When the unknowing participants were asked why they conformed, Asch found that people follow social proof for one of two reasons:
Selling through a network can be a powerful way to leverage the influence of your buyer’s relationships. In fact, people who have been referred by a friend are four times more likely to buy than someone who hasn’t.
One particularly effective way to grow your network through existing customers is to adopt a social selling approach (using social media to engage with online communities). This can boost your visibility to secondhand connections. For reference, 65 percent of salespeople who use social selling fill their pipeline, compared to 47 percent of reps who do not.
When it comes to making decisions, the human brain can be easily overwhelmed. This is called choice paralysis.
In 2000, two psychologists carried out an experiment at an upscale food market. On one day, shoppers were shown a gourmet jam stall with 24 different flavors. On another day, they were shown only six different flavors.
While the stand with 24 flavors received the most attention and footfall, these people were actually only 10 percent as likely to buy something as the shoppers who came across the six-flavor stand.
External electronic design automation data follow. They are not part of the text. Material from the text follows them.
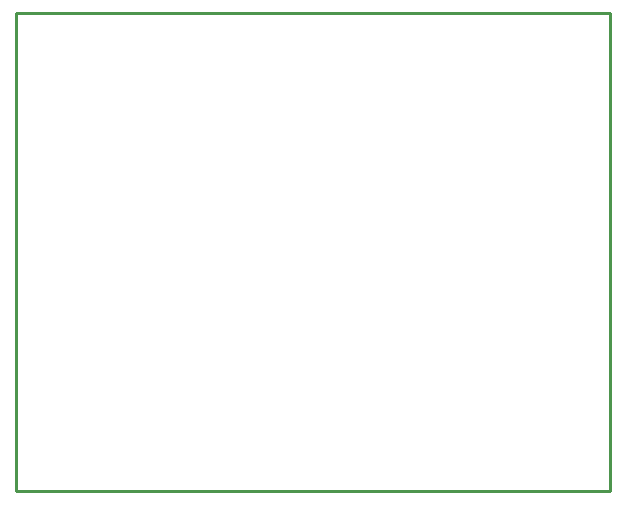
<source format=gbo>
G04*
G04 #@! TF.GenerationSoftware,Altium Limited,Altium Designer,22.9.1 (49)*
G04*
G04 Layer_Color=32896*
%FSLAX44Y44*%
%MOMM*%
G71*
G04*
G04 #@! TF.SameCoordinates,B494E0AD-35FF-4286-8297-05C0B8817D61*
G04*
G04*
G04 #@! TF.FilePolarity,Positive*
G04*
G01*
G75*
%ADD14C,0.2540*%
D14*
X0Y0D02*
X502920D01*
X0Y405130D02*
X502920D01*
Y0D02*
Y405130D01*
X0Y0D02*
Y405130D01*
M02*

</source>
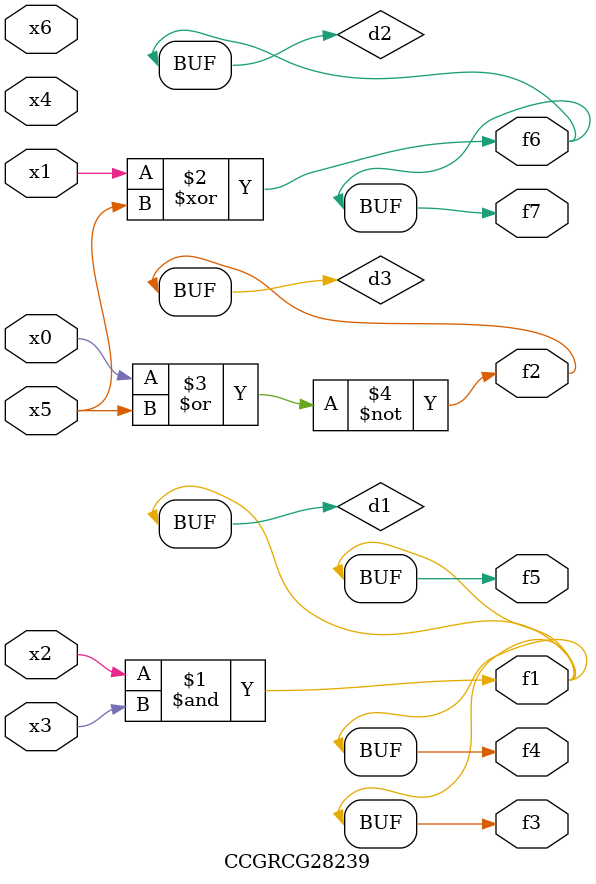
<source format=v>
module CCGRCG28239(
	input x0, x1, x2, x3, x4, x5, x6,
	output f1, f2, f3, f4, f5, f6, f7
);

	wire d1, d2, d3;

	and (d1, x2, x3);
	xor (d2, x1, x5);
	nor (d3, x0, x5);
	assign f1 = d1;
	assign f2 = d3;
	assign f3 = d1;
	assign f4 = d1;
	assign f5 = d1;
	assign f6 = d2;
	assign f7 = d2;
endmodule

</source>
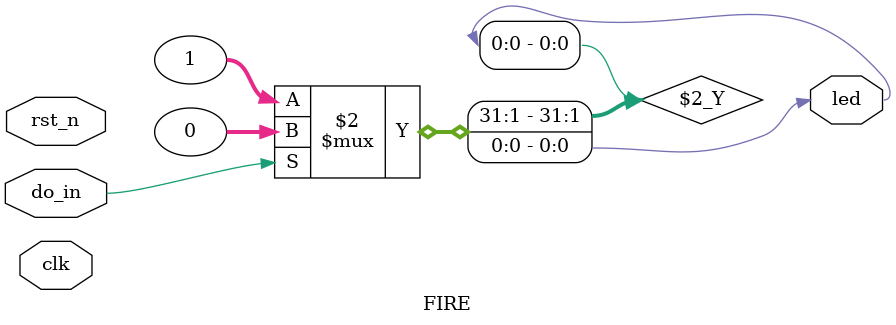
<source format=v>
`timescale 1ns / 1ps
module FIRE(clk,rst_n,led,do_in
    );

input clk;
input rst_n;
input do_in;
output led;

assign led=(do_in==0)?1:0;

/*
always@(posedge clk or negedge rst_n)
begin
if(!rst_n)
led<=0;
else if(do_in==0)
led<=1;
else
led<=0;
end
*/
endmodule

</source>
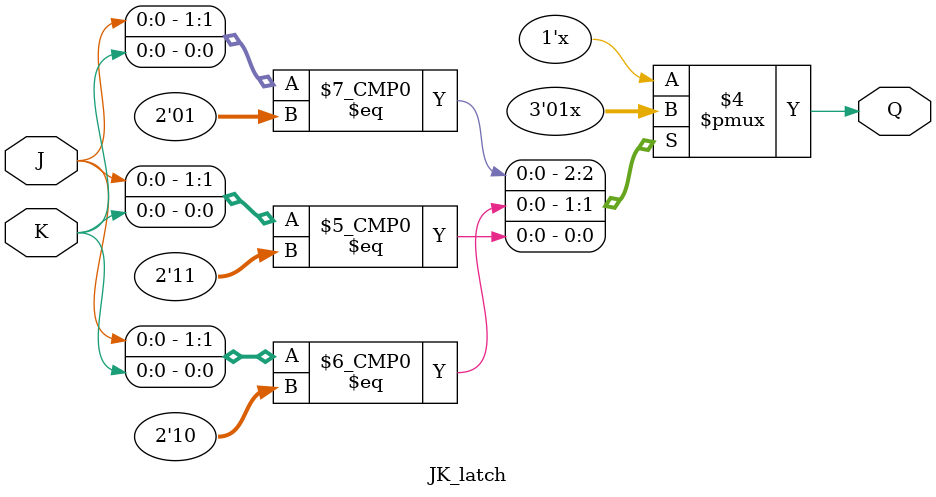
<source format=v>
module JK_latch(
	input J,
	input K,
	output reg Q
);

initial begin
	Q=0;
end
always@(*) begin
	case({J,K})
		2'b00 : Q <= Q;
		2'b01 : Q <= 0;
		2'b10 : Q <= 1;
		2'b11 : Q <= ~Q;
	endcase
end

endmodule

	
</source>
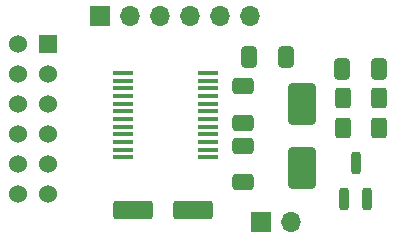
<source format=gbr>
%TF.GenerationSoftware,KiCad,Pcbnew,8.0.3*%
%TF.CreationDate,2024-07-01T15:12:56-05:00*%
%TF.ProjectId,Cartpole_HBridge,43617274-706f-46c6-955f-484272696467,rev?*%
%TF.SameCoordinates,Original*%
%TF.FileFunction,Soldermask,Top*%
%TF.FilePolarity,Negative*%
%FSLAX46Y46*%
G04 Gerber Fmt 4.6, Leading zero omitted, Abs format (unit mm)*
G04 Created by KiCad (PCBNEW 8.0.3) date 2024-07-01 15:12:56*
%MOMM*%
%LPD*%
G01*
G04 APERTURE LIST*
G04 Aperture macros list*
%AMRoundRect*
0 Rectangle with rounded corners*
0 $1 Rounding radius*
0 $2 $3 $4 $5 $6 $7 $8 $9 X,Y pos of 4 corners*
0 Add a 4 corners polygon primitive as box body*
4,1,4,$2,$3,$4,$5,$6,$7,$8,$9,$2,$3,0*
0 Add four circle primitives for the rounded corners*
1,1,$1+$1,$2,$3*
1,1,$1+$1,$4,$5*
1,1,$1+$1,$6,$7*
1,1,$1+$1,$8,$9*
0 Add four rect primitives between the rounded corners*
20,1,$1+$1,$2,$3,$4,$5,0*
20,1,$1+$1,$4,$5,$6,$7,0*
20,1,$1+$1,$6,$7,$8,$9,0*
20,1,$1+$1,$8,$9,$2,$3,0*%
G04 Aperture macros list end*
%ADD10RoundRect,0.250000X-1.412500X-0.550000X1.412500X-0.550000X1.412500X0.550000X-1.412500X0.550000X0*%
%ADD11RoundRect,0.250000X-0.900000X1.500000X-0.900000X-1.500000X0.900000X-1.500000X0.900000X1.500000X0*%
%ADD12RoundRect,0.250000X-0.650000X0.412500X-0.650000X-0.412500X0.650000X-0.412500X0.650000X0.412500X0*%
%ADD13RoundRect,0.250000X-0.412500X-0.650000X0.412500X-0.650000X0.412500X0.650000X-0.412500X0.650000X0*%
%ADD14RoundRect,0.250000X-0.400000X-0.625000X0.400000X-0.625000X0.400000X0.625000X-0.400000X0.625000X0*%
%ADD15R,1.750000X0.450000*%
%ADD16R,1.524000X1.524000*%
%ADD17C,1.524000*%
%ADD18RoundRect,0.200000X0.200000X-0.750000X0.200000X0.750000X-0.200000X0.750000X-0.200000X-0.750000X0*%
%ADD19RoundRect,0.250000X0.412500X0.650000X-0.412500X0.650000X-0.412500X-0.650000X0.412500X-0.650000X0*%
%ADD20R,1.700000X1.700000*%
%ADD21O,1.700000X1.700000*%
%ADD22RoundRect,0.250000X0.650000X-0.412500X0.650000X0.412500X-0.650000X0.412500X-0.650000X-0.412500X0*%
G04 APERTURE END LIST*
D10*
%TO.C,C4*%
X56162500Y-73500000D03*
X61237500Y-73500000D03*
%TD*%
D11*
%TO.C,D1*%
X70500000Y-64500000D03*
X70500000Y-69900000D03*
%TD*%
D12*
%TO.C,C5*%
X65500000Y-62975000D03*
X65500000Y-66100000D03*
%TD*%
D13*
%TO.C,C2*%
X65975000Y-60500000D03*
X69100000Y-60500000D03*
%TD*%
D14*
%TO.C,R2*%
X73900000Y-64000000D03*
X77000000Y-64000000D03*
%TD*%
D15*
%TO.C,U1*%
X55337500Y-61850000D03*
X55337500Y-62500000D03*
X55337500Y-63150000D03*
X55337500Y-63800000D03*
X55337500Y-64450000D03*
X55337500Y-65100000D03*
X55337500Y-65750000D03*
X55337500Y-66400000D03*
X55337500Y-67050000D03*
X55337500Y-67700000D03*
X55337500Y-68350000D03*
X55337500Y-69000000D03*
X62537500Y-69000000D03*
X62537500Y-68350000D03*
X62537500Y-67700000D03*
X62537500Y-67050000D03*
X62537500Y-66400000D03*
X62537500Y-65750000D03*
X62537500Y-65100000D03*
X62537500Y-64450000D03*
X62537500Y-63800000D03*
X62537500Y-63150000D03*
X62537500Y-62500000D03*
X62537500Y-61850000D03*
%TD*%
D16*
%TO.C,J1*%
X49000000Y-59370000D03*
D17*
X49000000Y-61910000D03*
X49000000Y-64450000D03*
X49000000Y-66990000D03*
X49000000Y-69530000D03*
X49000000Y-72070000D03*
X46460000Y-59370000D03*
X46460000Y-61910000D03*
X46460000Y-64450000D03*
X46460000Y-66990000D03*
X46460000Y-69530000D03*
X46460000Y-72070000D03*
%TD*%
D18*
%TO.C,Q1*%
X74050000Y-72500000D03*
X75950000Y-72500000D03*
X75000000Y-69500000D03*
%TD*%
D19*
%TO.C,C1*%
X77000000Y-61500000D03*
X73875000Y-61500000D03*
%TD*%
D20*
%TO.C,J2*%
X67000000Y-74500000D03*
D21*
X69540000Y-74500000D03*
%TD*%
D20*
%TO.C,J3*%
X53340000Y-57000000D03*
D21*
X55880000Y-57000000D03*
X58420000Y-57000000D03*
X60960000Y-57000000D03*
X63500000Y-57000000D03*
X66040000Y-57000000D03*
%TD*%
D14*
%TO.C,R1*%
X73900000Y-66500000D03*
X77000000Y-66500000D03*
%TD*%
D22*
%TO.C,C3*%
X65500000Y-71125000D03*
X65500000Y-68000000D03*
%TD*%
M02*

</source>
“Psychologists and business academics alike have largely ignored the outcome of choice: more of it requires increased time and effort and can lead to anxiety, regret, excessively high expectations, and self-blame if the choices don’t work out,” explains Barry Schwartz, author of The Paradox of Choice: Why More Is Less. “When the number of available options is small, these costs are negligible, but the costs grow with the number of options. Eventually, each new option makes us feel worse off than we did before.”
Giving people too much choice increases the weight of their decision and how it mentally affects them. This is particularly strong in B2B selling where the stakes (and price tags) are much higher. Sometimes, in the rush to fulfill the needs of the buyer, you can overwhelm them with too much information and too many choices.
According to a survey on the best ways to create a positive sales experience, some of the top choices from buyers were for the salesperson to “listen to their needs” (7 in 10) and “provide relevant information” (6 in 10). Limit information to what they specifically need to know and offer a smaller range of tailored options.
One of the key features of human nature is the urge to give something back when we receive something for free. This behavior is called reciprocity.
A study at Cornell University explored this by placing individuals in a room and telling them they were going to evaluate some art.
While carrying out this fake exercise, half of the subjects were left to get on with it, but the other half were interrupted by a planted assistant who slipped out of the room to get himself a drink from the vending machine. When the lab assistant came back, he had “bought” an extra Coke for the participant.
After the art evaluation was completed, all of the subjects were asked if they’d like to buy a raffle ticket. The researchers found that the subjects who had been given a Coke from the assistant bought two times as many raffle tickets as those who received nothing.
This behavior is well known in e-commerce sales, but it’s just as applicable in other sales relationships if you expand your definition of a “gift”. For example, a personalized piece of content shows that you invested your resources into creating something for them. A message full of very specific details shows that you invested your time researching them. This is all more likely to trigger a response than something generic that was copied and pasted.
The majority of salespeople agree with this. 76 percent of sellers say that prospects appreciate when deals and documents are personalized.